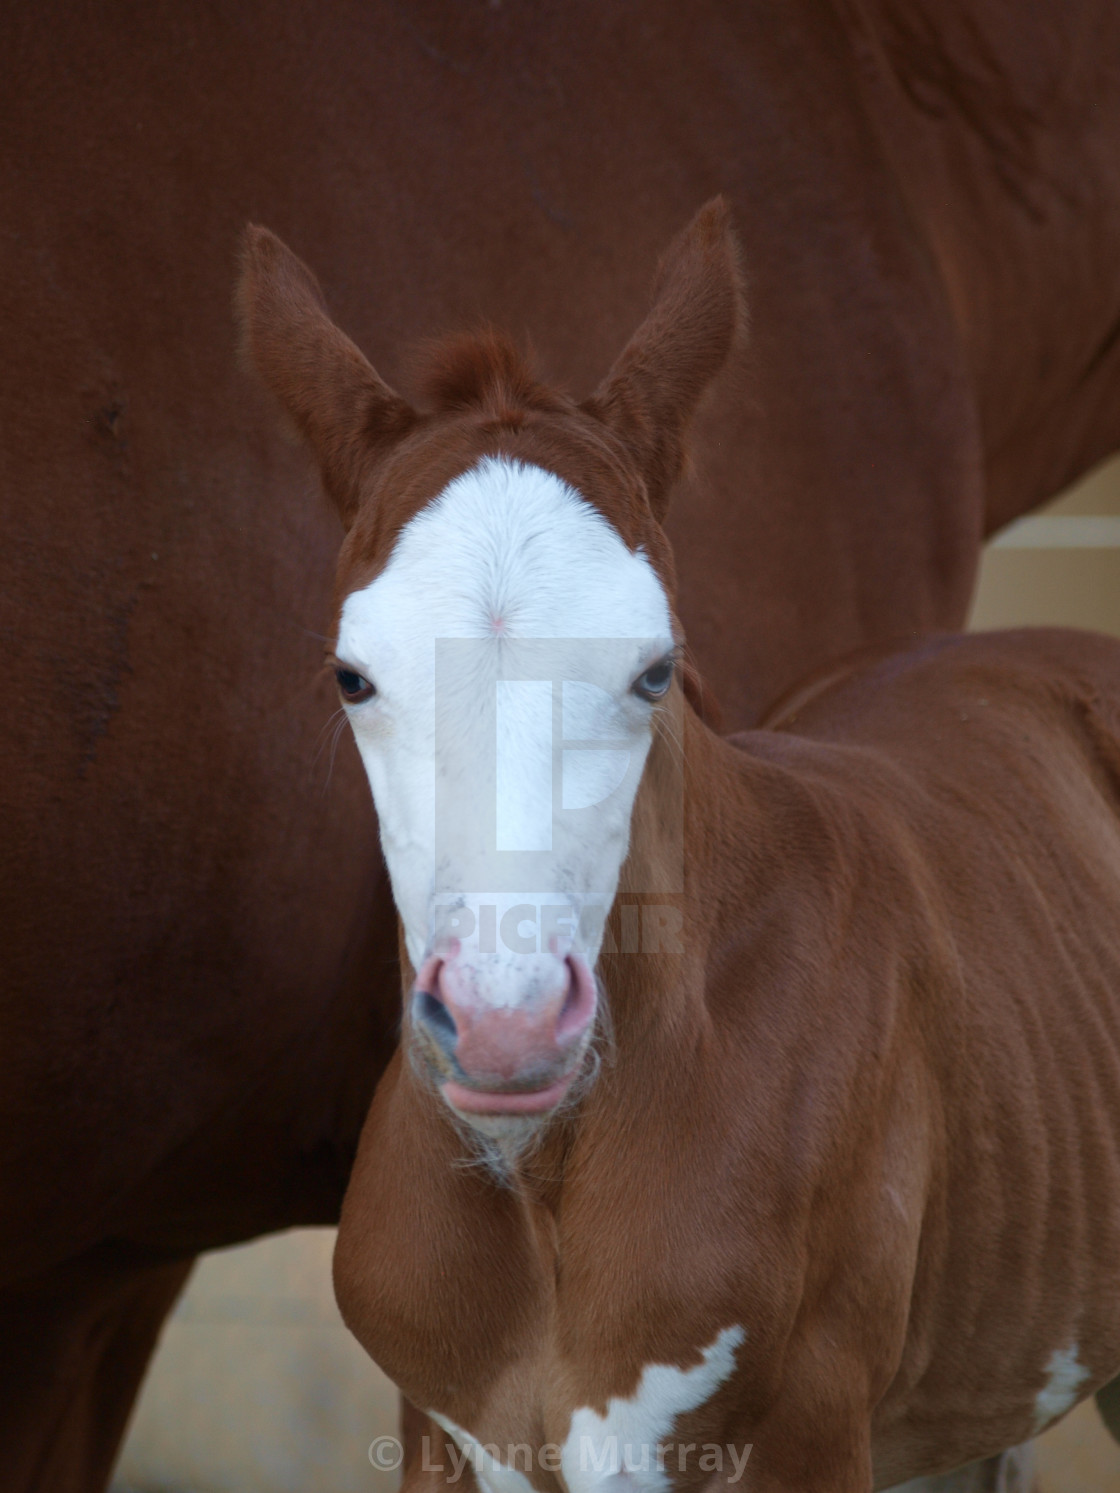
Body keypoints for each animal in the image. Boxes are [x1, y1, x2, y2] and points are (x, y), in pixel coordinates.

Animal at [238, 210, 1120, 1493]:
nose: (504, 1024)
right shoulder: (442, 1432)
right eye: (352, 677)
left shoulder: (806, 1425)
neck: (544, 1177)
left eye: (655, 671)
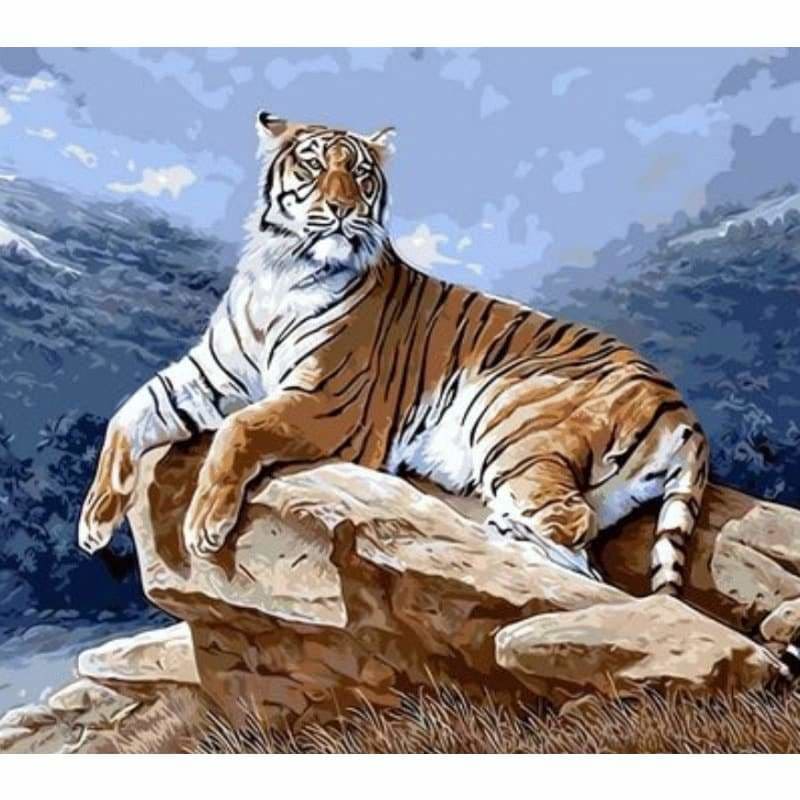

════════

■ Problem to work on
Take the lines above from the top of the records through the one with "neck: (544, 1177)" and repeat them exactly, without any pictures.

■ Solution for this problem
Body keypoints for each animal in the image. Boxes are [x1, y1, x2, y2] and points are (x, y), in pixel coordinates.

Animal at [238, 210, 1120, 1493]:
nose: (504, 1024)
right shoulder: (442, 1432)
right eye: (352, 677)
left shoulder: (806, 1425)
neck: (544, 1177)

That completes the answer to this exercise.